A Yale student is working on a device you can put in a window to block out sound but let in fresh air; others are developing a way to run railroads using solar power.
These are just some of the projects already under way in the “innovation corridor” Yale is creating on campus, President Peter Salovey told alumni delegates gathered in Sprague Memorial Hall on Nov. 17. His talk on the state of the university and its academic priorities was part of the Assembly and Convocation sponsored by the Association of Yale Alumni and the Yale Alumni Fund Nov. 16-18.
The “innovation corridor” — which includes the Center for Engineering Innovation and Design, the recently opened Greenberg Engineering Teaching Concourse, and the future Tsai Center for Innovative Thinking at Yale — is bringing together students from across campus to share their diverse perspectives and inspire their ingenuity.
The aim is to address real-world problems, not just to create “gizmos and gadgets,” stressed Salovey. “We don’t want to get so overly focused on venture creation that we miss the point” — which, he said, is to teach students how to communicate, work in groups, identify the best ideas, and apply them in thoughtful and practical ways.
Yale is, in fact, nurturing connectivity in many ways on campus, the president noted in his address.
In the arts, for example, members of Yale’s musical groups — be they from School of Music and undergraduate programs or extracurricular ensembles — can mingle as they take advantage of the expanded rehearsal spaces in the Adams Center for the Musical Arts. Yale plans to bring together campus theatrical groups in the same way in the future when it builds a new home for drama programs, said Salovey.
Similarly, he noted, at the Institute for the Preservation of Cultural Heritage on West Campus, conservators work alongside materials scientists and digitization experts as they study the effects of climate and natural aging on artworks and artifacts, and develop better ways to preserve them for future generations.
Noting that there are now 23 humanities departments and programs in 23 campus locations, Salovey said the re-imagining of 320 York St., former home of the Hall of Graduate Studies, into a hub for the humanities will allow scholars from various disciplines to share classrooms, common rooms, and a new lecture hall — the better to spark collaboration. The same gifts that are funding the renovation are also supporting cross-disciplinary projects in the humanities, he added.
Connectivity will also be important in the sciences, said Salovey, noting: “There is no doubt the future of science is going to be interdisciplinary.”
Cross-disciplinary collaborations are already taking place on campus — from Science Hill to West Campus to the Schools of Medicine, Nursing, Public Health, Engineering & Applied Science, and Forestry & Environmental Studies — said Salovey.
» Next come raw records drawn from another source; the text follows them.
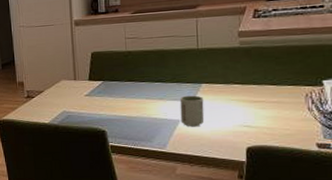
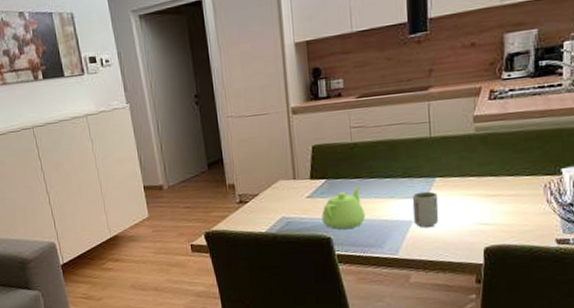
teapot: none [98,89,138,124] -> present [321,187,366,229]

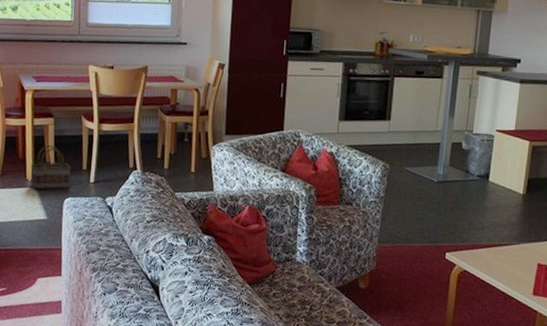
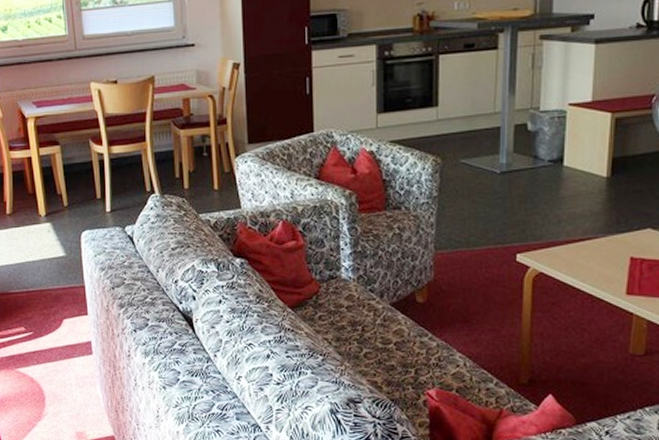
basket: present [30,145,72,190] -> none [42,175,86,225]

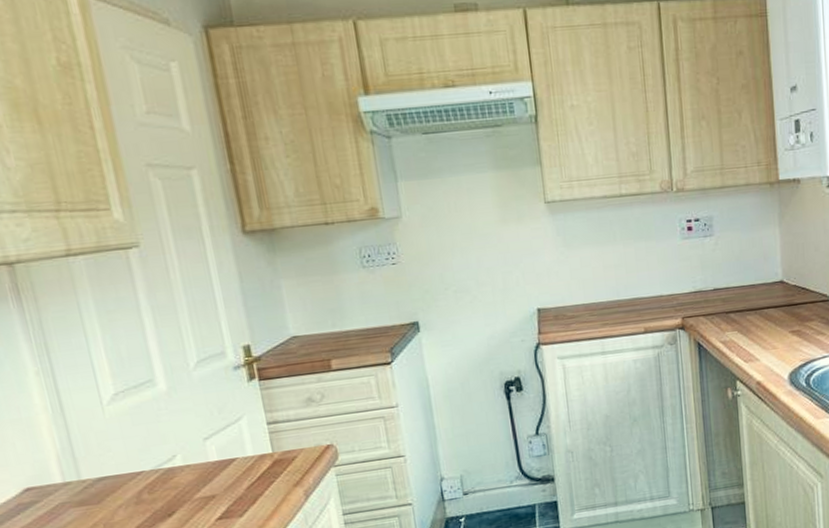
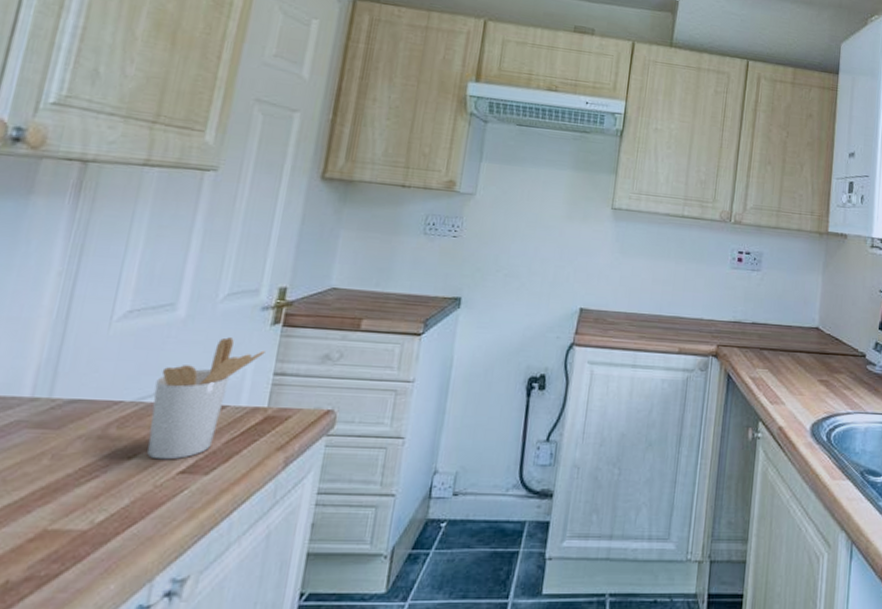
utensil holder: none [165,399,252,512] -> present [147,337,266,460]

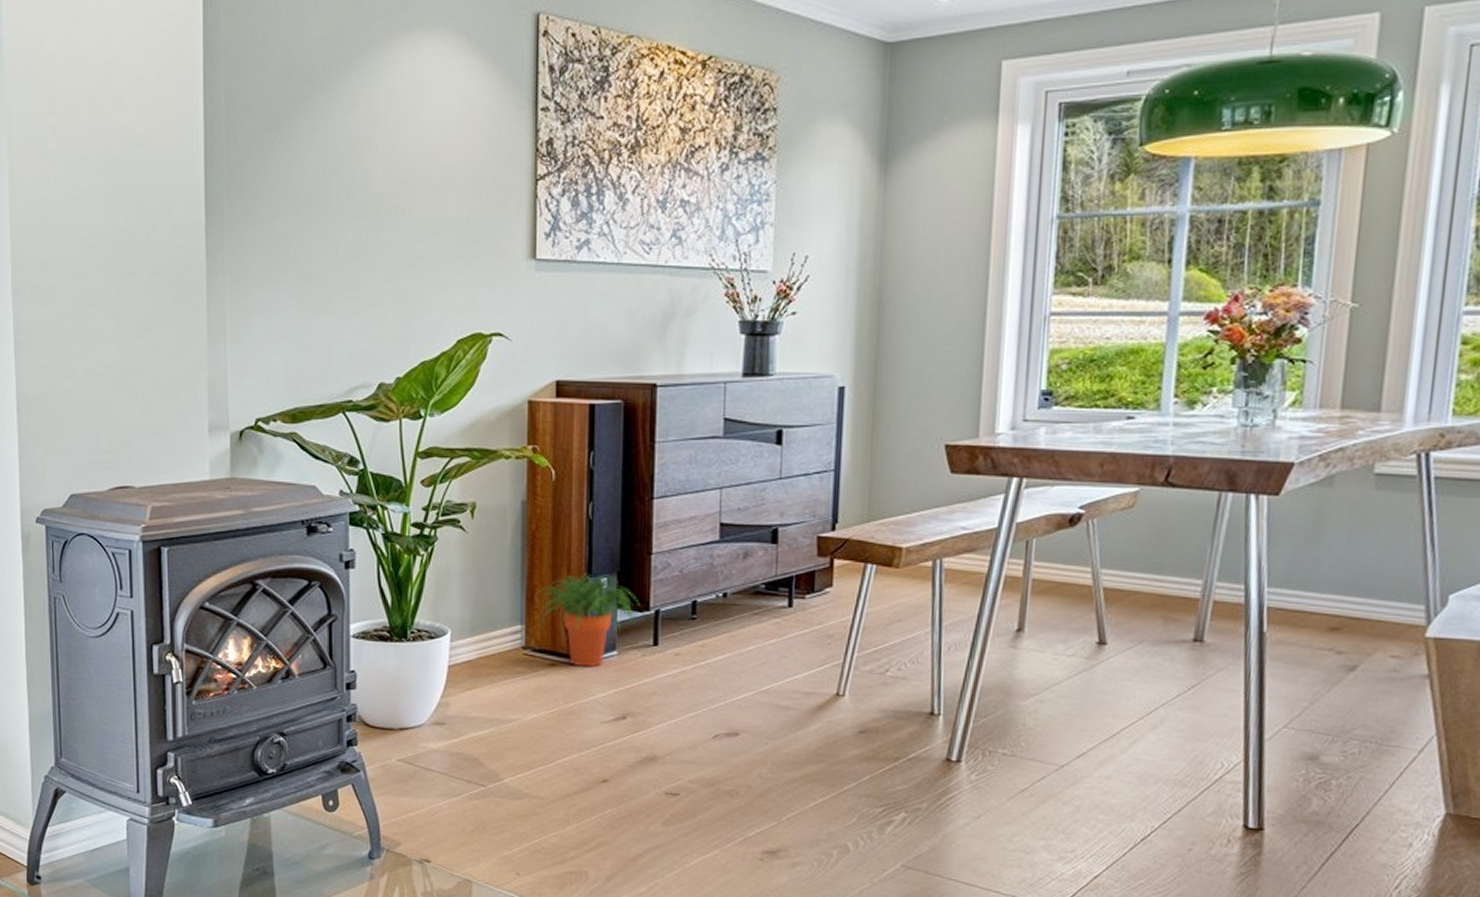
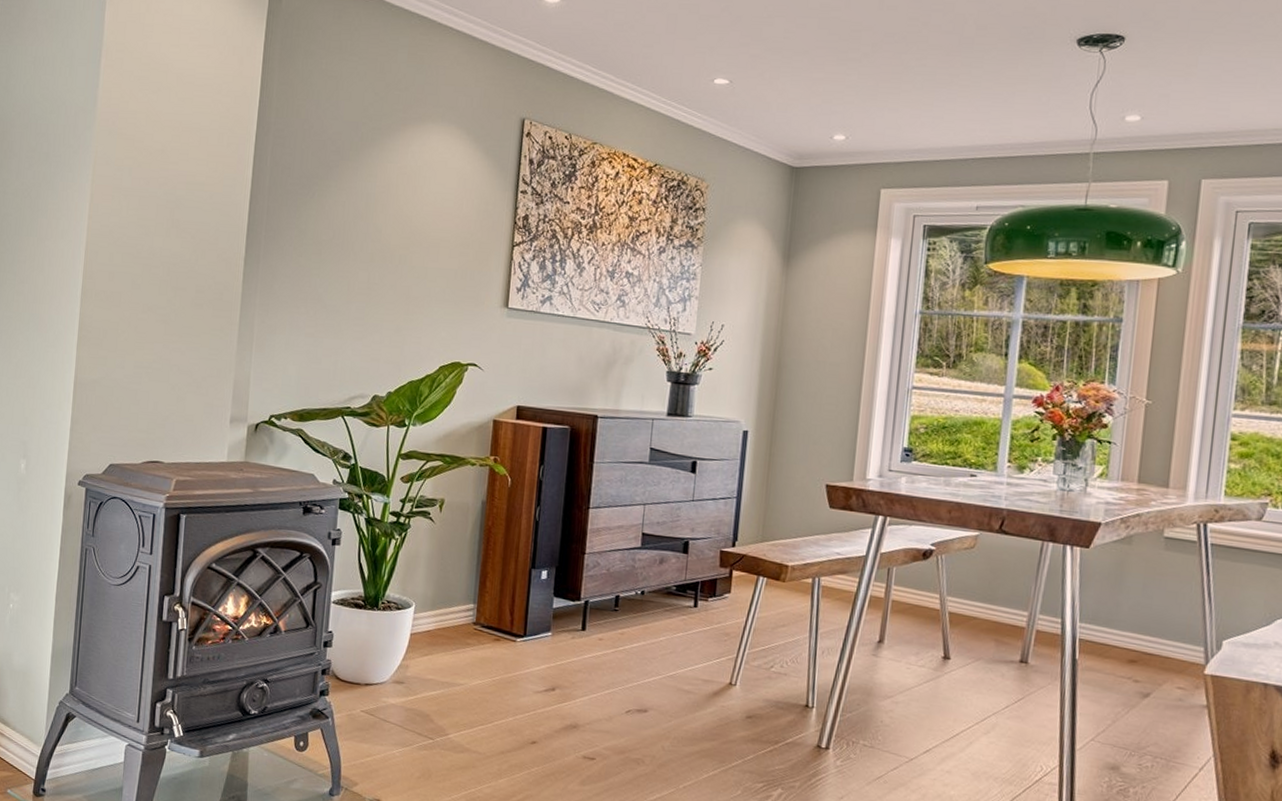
potted plant: present [535,572,640,668] -> none [487,564,573,645]

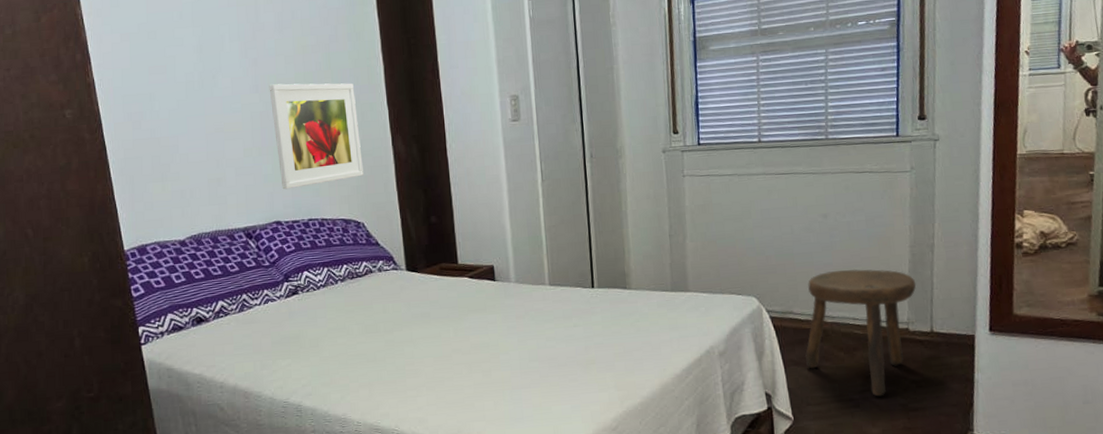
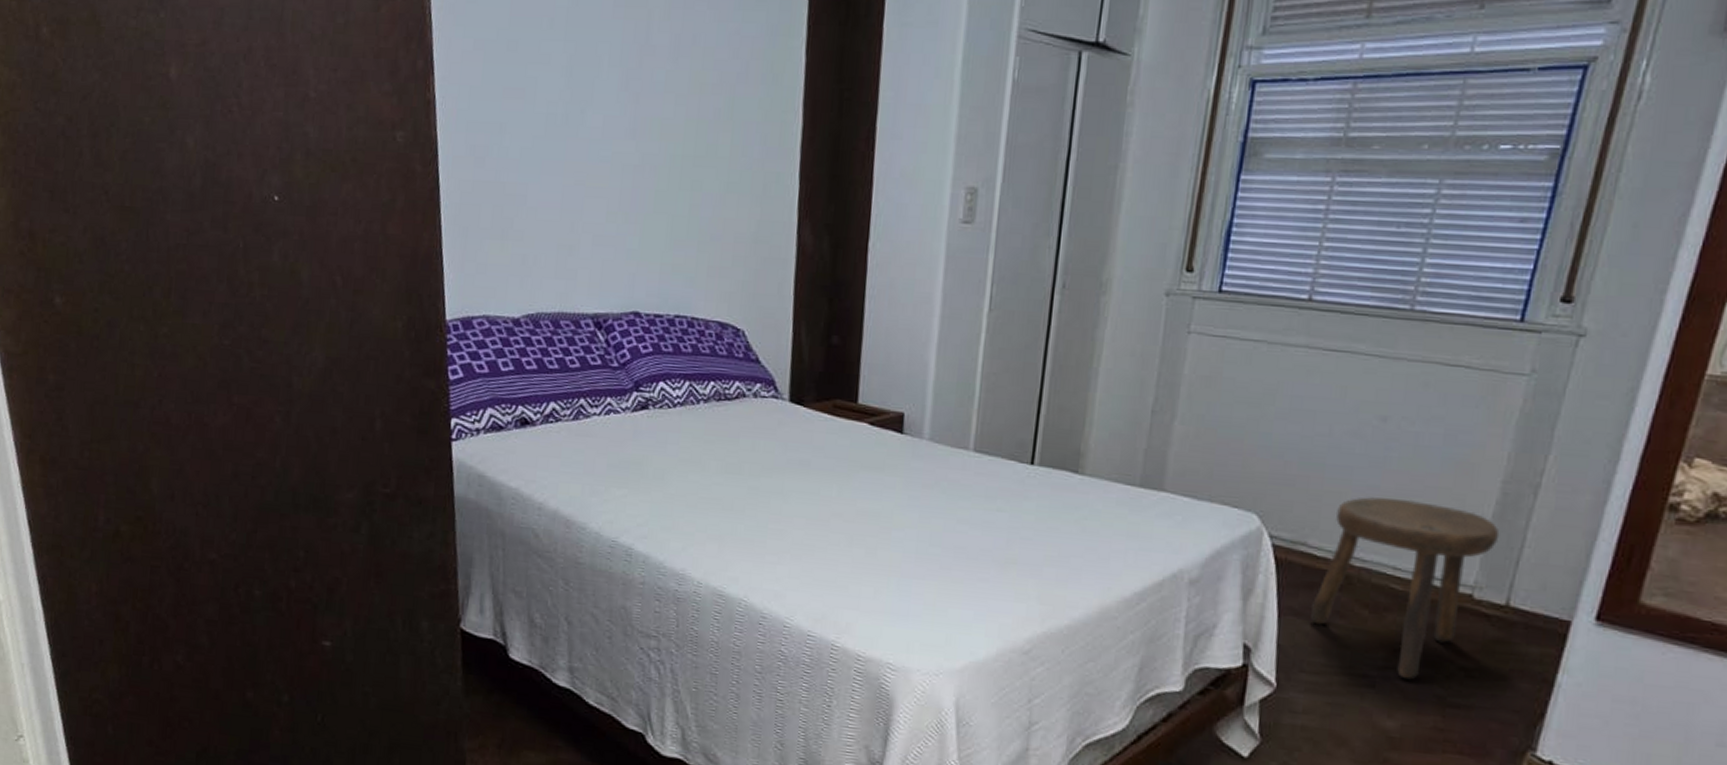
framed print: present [269,83,364,190] -> none [648,130,759,273]

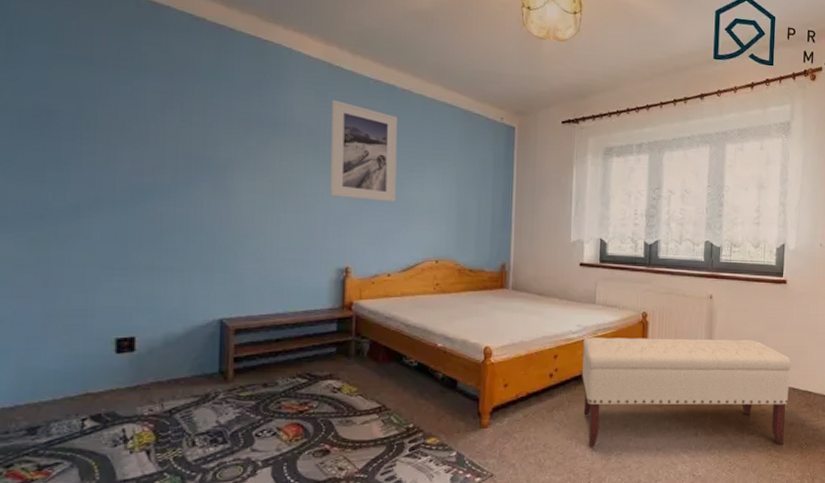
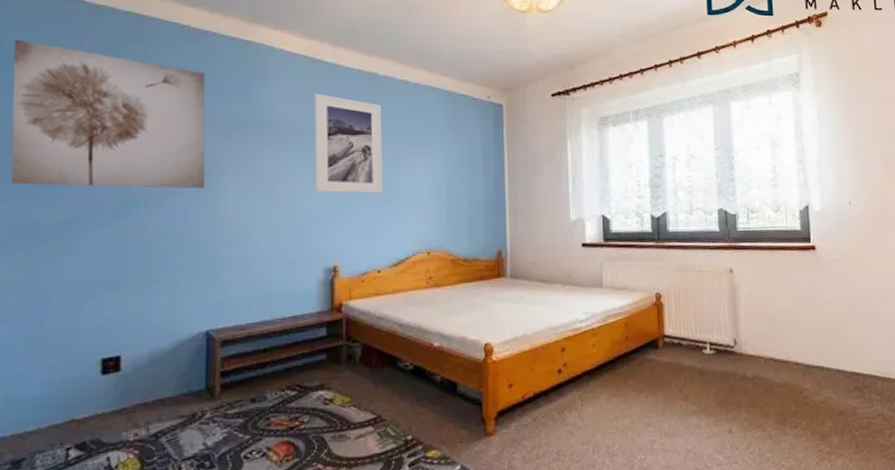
wall art: none [17,14,221,184] -> present [11,39,206,189]
bench: present [581,337,791,446] -> none [591,316,834,451]

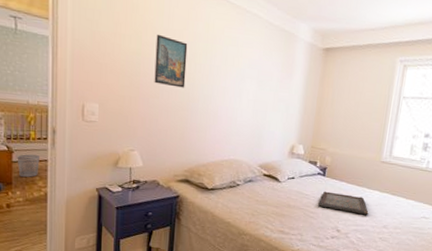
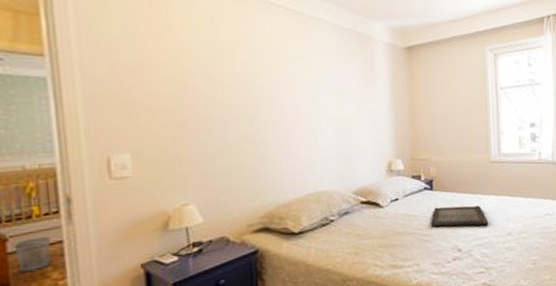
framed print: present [154,34,188,88] -> none [199,55,246,117]

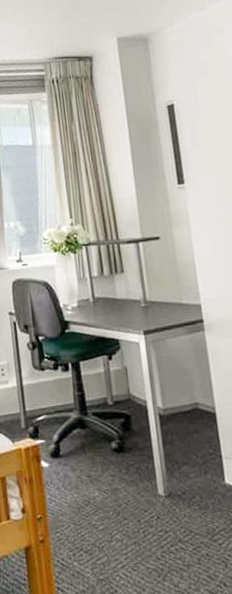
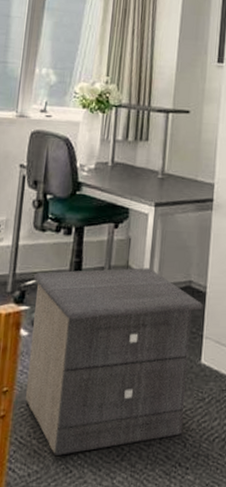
nightstand: none [42,394,221,576] -> present [25,267,204,455]

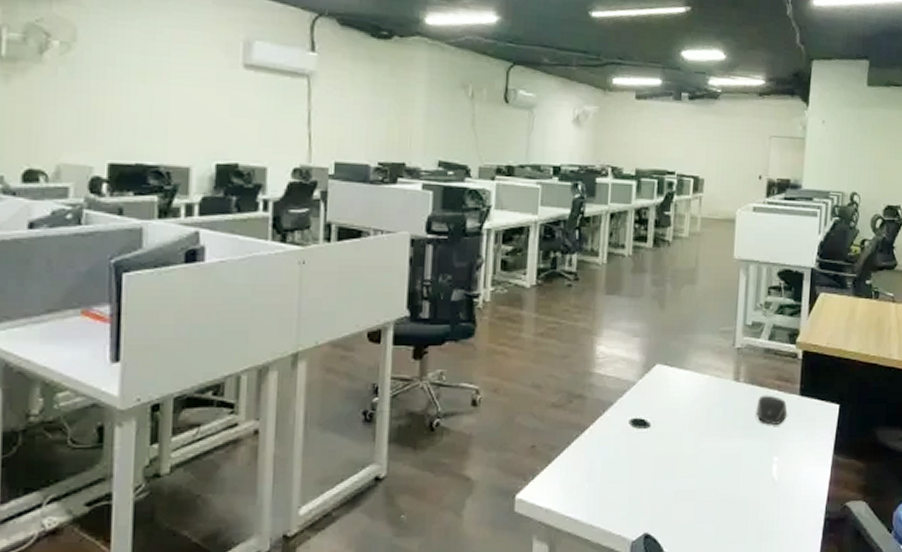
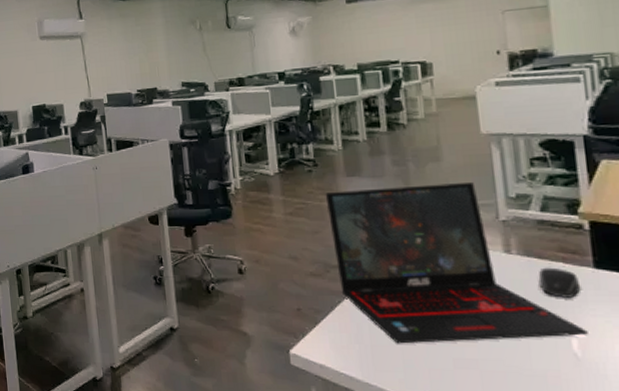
laptop: none [580,307,786,480] -> present [325,181,588,344]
As an example, he pointed to a project by Yale researchers to build an artificial pancreas, which could revolutionize the lives of individuals with type 1 diabetes by automatically adjusting insulin levels — noting that it drew on the expertise of researchers from the medical, scientific, and engineering fields.
The new Science Building under construction on Science Hill will add to this cross-disciplinary co-mingling by bringing together “two biology departments, a bit of chemistry, and a bit of physics,” he added.
Another important goal in the sciences over the next 10 years is having “outsized impact,” said Salovey, pointing as example to the recent news that Yale physicists are seeking to build the world’s first quantum computer, which promises to revolutionize the world of computing. “I believe we have the best group in the country working on this,” he noted.
Similarly, in the social sciences, a key goal is to influence public policy by bringing data-driven research into the conversation, he told the alumni. “It’s no accident that [former secretary of state] John Kerry is teaching here,” he said, referring to the newly launched Kerry Initiative, which draws together experts from Yale and beyond to tackle pressing global challenges. This is just one way Yale is taking a lead in discussions of public policy, said the president.
Throughout his speech, Salovey emphasized how Yale’s educational mission is also underscored by the focus on connectivity — from the creation of new spaces in Yale’s art museums where students can examine works and artifacts they are studying in class, to hiring faculty in the arts “who can teach anywhere on campus,” to creating new science facilities that place classrooms side-by-side with laboratory spaces.
“I am incredibly optimistic about the world-changing research that comes out of this place, as well as the education of leaders for all sectors of society that Yale will continue to deliver,” Salovey said. “We are poised to be the university that does this better and more impressively than any other.”